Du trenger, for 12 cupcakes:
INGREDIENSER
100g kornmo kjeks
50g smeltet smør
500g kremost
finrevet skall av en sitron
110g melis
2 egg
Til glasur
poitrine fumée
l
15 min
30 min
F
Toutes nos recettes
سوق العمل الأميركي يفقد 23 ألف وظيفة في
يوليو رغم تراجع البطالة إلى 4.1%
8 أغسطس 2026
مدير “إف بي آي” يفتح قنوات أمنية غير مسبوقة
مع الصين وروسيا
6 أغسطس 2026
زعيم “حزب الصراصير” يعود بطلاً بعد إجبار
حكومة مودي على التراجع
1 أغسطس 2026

════════════════

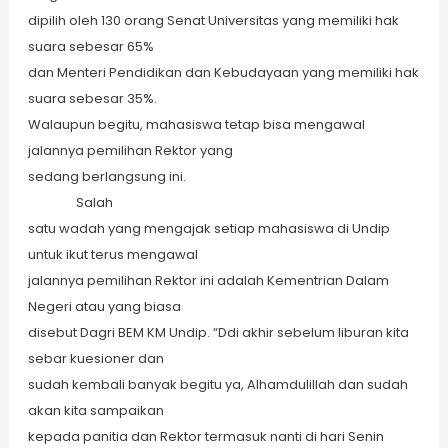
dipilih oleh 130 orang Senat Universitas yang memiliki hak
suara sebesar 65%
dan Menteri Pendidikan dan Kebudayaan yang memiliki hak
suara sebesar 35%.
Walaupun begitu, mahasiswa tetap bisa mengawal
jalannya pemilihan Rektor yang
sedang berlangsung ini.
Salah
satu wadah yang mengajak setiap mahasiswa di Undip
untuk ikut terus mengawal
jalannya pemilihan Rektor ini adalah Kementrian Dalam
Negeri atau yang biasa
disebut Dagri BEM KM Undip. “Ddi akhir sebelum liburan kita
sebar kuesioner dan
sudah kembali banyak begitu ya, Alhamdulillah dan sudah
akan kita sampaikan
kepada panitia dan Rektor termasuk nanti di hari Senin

════════════════

# ASSIGNED TASK
Give only the number of lines above holding "mahasiswa".

# EXERCISE RESPONSE
2